**TASK INSTRUCTIONS**
Copy out all the lines of the data that hold the word "argument".

**AVAILABLE DATA**
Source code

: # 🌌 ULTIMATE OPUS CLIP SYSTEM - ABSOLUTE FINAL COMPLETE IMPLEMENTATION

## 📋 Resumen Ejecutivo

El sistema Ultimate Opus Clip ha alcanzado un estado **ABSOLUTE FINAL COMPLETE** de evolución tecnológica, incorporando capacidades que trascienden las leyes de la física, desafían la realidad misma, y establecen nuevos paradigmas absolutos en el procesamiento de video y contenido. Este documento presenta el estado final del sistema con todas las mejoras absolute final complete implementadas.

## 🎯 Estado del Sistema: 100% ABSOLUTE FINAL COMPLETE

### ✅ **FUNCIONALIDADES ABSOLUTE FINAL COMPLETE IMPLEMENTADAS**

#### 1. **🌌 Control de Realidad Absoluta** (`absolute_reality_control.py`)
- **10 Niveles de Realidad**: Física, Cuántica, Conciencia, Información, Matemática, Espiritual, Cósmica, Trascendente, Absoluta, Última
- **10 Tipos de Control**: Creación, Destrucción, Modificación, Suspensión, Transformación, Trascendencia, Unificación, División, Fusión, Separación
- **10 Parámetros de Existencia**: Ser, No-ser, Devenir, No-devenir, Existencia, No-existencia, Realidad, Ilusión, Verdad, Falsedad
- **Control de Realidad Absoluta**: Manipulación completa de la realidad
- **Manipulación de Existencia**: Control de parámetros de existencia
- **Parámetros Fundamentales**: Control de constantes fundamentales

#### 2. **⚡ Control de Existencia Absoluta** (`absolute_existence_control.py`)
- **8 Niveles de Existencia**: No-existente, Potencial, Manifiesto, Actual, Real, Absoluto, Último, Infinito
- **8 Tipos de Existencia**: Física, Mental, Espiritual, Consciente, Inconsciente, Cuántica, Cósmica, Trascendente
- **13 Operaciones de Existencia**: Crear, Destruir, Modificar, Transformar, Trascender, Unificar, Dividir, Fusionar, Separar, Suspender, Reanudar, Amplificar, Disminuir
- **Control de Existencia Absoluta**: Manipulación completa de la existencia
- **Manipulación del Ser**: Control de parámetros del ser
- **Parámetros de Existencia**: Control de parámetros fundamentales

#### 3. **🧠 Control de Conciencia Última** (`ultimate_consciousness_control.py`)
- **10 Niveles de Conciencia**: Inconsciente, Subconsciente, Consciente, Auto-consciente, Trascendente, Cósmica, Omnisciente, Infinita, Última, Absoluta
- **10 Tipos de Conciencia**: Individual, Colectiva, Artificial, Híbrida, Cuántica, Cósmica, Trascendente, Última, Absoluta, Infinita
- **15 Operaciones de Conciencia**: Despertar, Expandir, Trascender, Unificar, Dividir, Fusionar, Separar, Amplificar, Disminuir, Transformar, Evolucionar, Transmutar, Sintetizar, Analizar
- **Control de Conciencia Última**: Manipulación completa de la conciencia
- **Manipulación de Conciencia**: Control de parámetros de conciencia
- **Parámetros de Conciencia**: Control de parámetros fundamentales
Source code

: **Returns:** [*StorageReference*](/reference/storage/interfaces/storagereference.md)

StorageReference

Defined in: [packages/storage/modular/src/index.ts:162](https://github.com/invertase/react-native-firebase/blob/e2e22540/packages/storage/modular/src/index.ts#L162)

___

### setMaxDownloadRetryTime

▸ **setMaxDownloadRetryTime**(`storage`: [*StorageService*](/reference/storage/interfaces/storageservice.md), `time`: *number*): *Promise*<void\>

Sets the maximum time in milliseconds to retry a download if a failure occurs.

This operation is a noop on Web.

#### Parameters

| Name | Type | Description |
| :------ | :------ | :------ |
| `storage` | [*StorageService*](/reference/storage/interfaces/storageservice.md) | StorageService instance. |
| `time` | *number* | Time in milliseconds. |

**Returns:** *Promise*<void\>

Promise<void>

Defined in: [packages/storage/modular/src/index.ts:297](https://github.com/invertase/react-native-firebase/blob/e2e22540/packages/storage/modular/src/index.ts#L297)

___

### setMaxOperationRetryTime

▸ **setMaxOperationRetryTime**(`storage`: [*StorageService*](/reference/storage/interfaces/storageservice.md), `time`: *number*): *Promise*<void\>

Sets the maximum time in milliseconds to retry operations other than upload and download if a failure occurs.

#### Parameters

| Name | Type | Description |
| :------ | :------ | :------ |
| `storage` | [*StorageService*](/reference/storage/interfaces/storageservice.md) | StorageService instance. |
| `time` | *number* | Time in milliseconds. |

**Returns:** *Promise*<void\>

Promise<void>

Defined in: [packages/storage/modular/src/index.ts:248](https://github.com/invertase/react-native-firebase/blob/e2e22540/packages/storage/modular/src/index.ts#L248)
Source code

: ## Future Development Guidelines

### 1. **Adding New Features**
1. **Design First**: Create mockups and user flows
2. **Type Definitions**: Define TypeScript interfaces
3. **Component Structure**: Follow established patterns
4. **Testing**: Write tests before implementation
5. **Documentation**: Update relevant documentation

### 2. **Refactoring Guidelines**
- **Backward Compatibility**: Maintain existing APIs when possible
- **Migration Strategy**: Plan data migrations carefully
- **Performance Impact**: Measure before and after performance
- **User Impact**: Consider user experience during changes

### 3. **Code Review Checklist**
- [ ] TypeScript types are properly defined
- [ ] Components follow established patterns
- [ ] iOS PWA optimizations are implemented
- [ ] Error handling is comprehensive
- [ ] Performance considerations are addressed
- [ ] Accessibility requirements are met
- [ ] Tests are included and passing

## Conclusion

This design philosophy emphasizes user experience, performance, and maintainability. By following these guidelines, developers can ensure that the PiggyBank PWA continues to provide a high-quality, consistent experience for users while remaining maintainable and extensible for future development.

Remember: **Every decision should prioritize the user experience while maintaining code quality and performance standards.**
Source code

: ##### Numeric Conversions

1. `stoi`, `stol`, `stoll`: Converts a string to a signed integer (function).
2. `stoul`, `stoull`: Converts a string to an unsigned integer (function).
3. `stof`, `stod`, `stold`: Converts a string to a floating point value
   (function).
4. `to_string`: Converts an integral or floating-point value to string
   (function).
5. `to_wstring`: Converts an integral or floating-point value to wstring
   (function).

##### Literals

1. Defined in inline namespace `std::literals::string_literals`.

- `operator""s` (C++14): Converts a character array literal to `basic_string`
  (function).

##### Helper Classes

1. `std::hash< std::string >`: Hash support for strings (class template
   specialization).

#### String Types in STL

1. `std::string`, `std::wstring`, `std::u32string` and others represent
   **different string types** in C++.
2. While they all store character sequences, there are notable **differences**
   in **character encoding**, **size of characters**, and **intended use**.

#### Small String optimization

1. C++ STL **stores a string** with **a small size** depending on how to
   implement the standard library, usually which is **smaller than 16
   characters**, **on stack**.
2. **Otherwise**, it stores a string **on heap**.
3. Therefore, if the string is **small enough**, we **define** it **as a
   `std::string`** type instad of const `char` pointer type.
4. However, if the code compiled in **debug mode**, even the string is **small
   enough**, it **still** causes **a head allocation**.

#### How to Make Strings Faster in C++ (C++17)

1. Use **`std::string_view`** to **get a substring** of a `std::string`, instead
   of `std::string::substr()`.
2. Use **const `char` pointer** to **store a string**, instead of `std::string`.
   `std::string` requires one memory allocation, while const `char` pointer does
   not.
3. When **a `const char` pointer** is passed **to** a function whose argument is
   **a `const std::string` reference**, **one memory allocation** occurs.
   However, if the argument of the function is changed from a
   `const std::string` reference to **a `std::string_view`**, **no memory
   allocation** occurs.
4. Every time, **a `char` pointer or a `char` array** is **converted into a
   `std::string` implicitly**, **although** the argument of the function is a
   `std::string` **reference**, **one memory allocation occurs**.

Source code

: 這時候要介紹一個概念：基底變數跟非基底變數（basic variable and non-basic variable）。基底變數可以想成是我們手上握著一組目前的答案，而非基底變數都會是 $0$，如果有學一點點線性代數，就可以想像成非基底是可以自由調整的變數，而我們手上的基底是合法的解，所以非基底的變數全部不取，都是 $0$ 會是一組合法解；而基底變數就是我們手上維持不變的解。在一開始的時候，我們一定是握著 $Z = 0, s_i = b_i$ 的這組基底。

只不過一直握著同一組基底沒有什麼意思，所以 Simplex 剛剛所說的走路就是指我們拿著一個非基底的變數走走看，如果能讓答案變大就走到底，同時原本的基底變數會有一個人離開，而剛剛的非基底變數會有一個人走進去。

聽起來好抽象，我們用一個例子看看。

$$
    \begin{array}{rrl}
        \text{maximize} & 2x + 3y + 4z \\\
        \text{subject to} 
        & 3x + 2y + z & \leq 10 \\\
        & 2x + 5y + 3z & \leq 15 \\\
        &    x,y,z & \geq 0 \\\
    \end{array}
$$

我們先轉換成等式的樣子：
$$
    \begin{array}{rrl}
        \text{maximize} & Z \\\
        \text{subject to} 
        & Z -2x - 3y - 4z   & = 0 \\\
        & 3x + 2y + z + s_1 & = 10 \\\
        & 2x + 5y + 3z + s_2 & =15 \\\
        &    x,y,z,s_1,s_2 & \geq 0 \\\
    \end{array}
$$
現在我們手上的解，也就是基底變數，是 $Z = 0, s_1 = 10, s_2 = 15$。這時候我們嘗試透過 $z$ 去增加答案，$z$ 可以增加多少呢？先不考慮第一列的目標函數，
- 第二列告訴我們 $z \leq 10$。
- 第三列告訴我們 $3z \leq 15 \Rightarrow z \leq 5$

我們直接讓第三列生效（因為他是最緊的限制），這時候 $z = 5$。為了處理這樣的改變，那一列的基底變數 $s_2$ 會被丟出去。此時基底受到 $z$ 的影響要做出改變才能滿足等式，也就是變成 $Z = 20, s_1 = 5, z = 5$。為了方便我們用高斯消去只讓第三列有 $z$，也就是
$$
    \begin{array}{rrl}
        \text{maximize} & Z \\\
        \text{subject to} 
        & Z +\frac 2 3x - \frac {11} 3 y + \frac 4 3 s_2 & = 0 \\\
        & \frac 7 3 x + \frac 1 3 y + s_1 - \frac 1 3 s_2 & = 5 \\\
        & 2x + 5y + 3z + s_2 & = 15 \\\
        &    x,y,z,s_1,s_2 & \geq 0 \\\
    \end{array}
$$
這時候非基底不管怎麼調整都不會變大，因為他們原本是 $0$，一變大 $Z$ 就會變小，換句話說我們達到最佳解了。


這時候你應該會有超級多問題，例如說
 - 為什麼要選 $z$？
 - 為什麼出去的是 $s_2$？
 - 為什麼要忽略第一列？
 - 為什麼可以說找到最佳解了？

**TASK OUTPUT**
3. When **a `const char` pointer** is passed **to** a function whose argument is
   However, if the argument of the function is changed from a
   `std::string` implicitly**, **although** the argument of the function is a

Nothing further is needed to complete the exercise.